The book is impressive, in that it brings a very human touch to a world that is too often either romanticized or mystified. The ‘living archive’ of life stories provides a brilliant and moving picture about the ways supposed traditions meet with supposed innovations, about the intimate relationships people can forge with animal and land, on how European techno-burocracies are brought to the ground and how policies are translated into practices, about the ways society evolves by reproducing old patterns in new styles. It also provides a brilliant insight into the Spanish pastoral society, which is quite vital and vocal, and which definitely contributes to reversing the typical "doom and gloom" narratives often associated with pastoralism (as also demonstrated through our PASTRES.org project). The pastoralists and shepherds depicted by Kathleen are not the "last ones", they are rather some amongst many, different and diverse, men and women, more or less young, coming from different backgrounds and pointing in different directions, but lit by the same stars that have been illuminating the Mediterranean across history.
Michele Nori
Research Fellow, European University Institute
Kathleen Ann Myers is Professor of Spanish and History at Indiana University-Bloomington. She received her doctorate in Hispanic Studies from Brown University. She has published widely on a variety of topics, including books about women writers in colonial Mexico (Liverpool 1993, Indiana University Press 1999, Oxford 2003) and the Spanish conquest and colonization of the Americas (Texas University Press 2007). Her recent studies include books on cultural geographies and coloniality in contemporary Mexico (University of Arizona Press 2015, University of Toronto 2024).

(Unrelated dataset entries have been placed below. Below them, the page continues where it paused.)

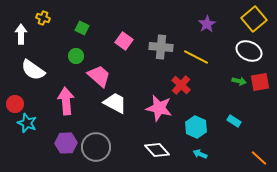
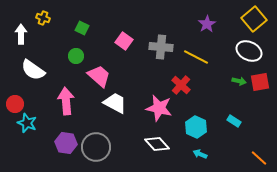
purple hexagon: rotated 10 degrees clockwise
white diamond: moved 6 px up
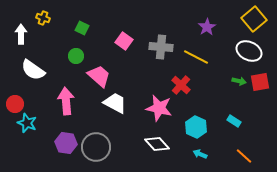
purple star: moved 3 px down
orange line: moved 15 px left, 2 px up
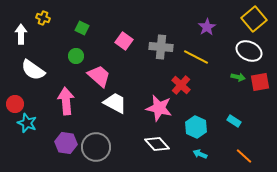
green arrow: moved 1 px left, 4 px up
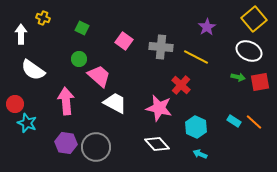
green circle: moved 3 px right, 3 px down
orange line: moved 10 px right, 34 px up
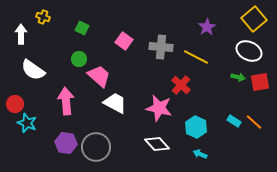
yellow cross: moved 1 px up
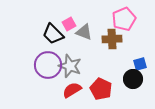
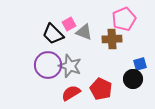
red semicircle: moved 1 px left, 3 px down
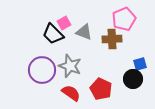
pink square: moved 5 px left, 1 px up
purple circle: moved 6 px left, 5 px down
red semicircle: rotated 66 degrees clockwise
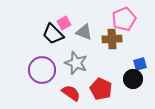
gray star: moved 6 px right, 3 px up
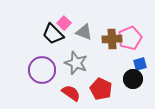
pink pentagon: moved 6 px right, 19 px down
pink square: rotated 16 degrees counterclockwise
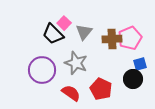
gray triangle: rotated 48 degrees clockwise
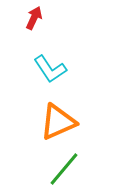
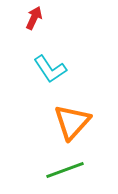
orange triangle: moved 14 px right; rotated 24 degrees counterclockwise
green line: moved 1 px right, 1 px down; rotated 30 degrees clockwise
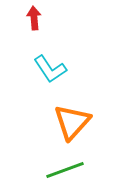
red arrow: rotated 30 degrees counterclockwise
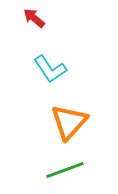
red arrow: rotated 45 degrees counterclockwise
orange triangle: moved 3 px left
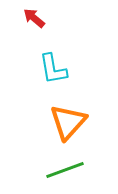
cyan L-shape: moved 3 px right; rotated 24 degrees clockwise
orange triangle: moved 1 px left
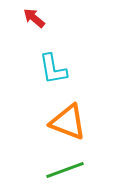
orange triangle: rotated 51 degrees counterclockwise
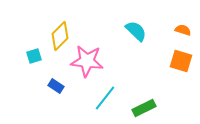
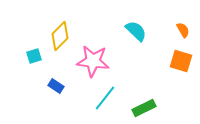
orange semicircle: rotated 42 degrees clockwise
pink star: moved 6 px right
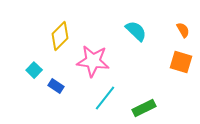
cyan square: moved 14 px down; rotated 28 degrees counterclockwise
orange square: moved 1 px down
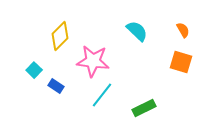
cyan semicircle: moved 1 px right
cyan line: moved 3 px left, 3 px up
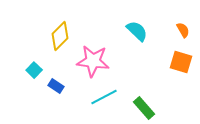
cyan line: moved 2 px right, 2 px down; rotated 24 degrees clockwise
green rectangle: rotated 75 degrees clockwise
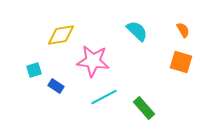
yellow diamond: moved 1 px right, 1 px up; rotated 36 degrees clockwise
cyan square: rotated 28 degrees clockwise
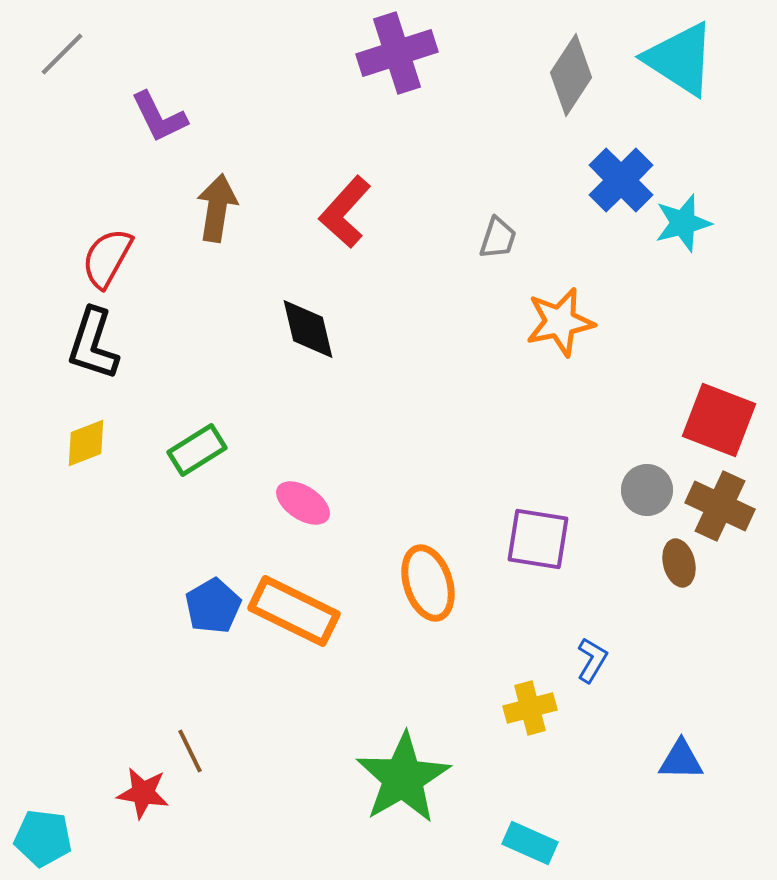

This research has been generously funded by a variety of organizations, including Indiana University, the National Endowment for the Humanities, the Fulbright Scholar Program, the Spanish Ministry for Education and Culture, the Centro de Estudios de Ciencias Sociales (Mexico), the American Philosophical Association, the Huntington Library, and the Consejo Superior de Investigaciones Científicas of Spain (CSIC).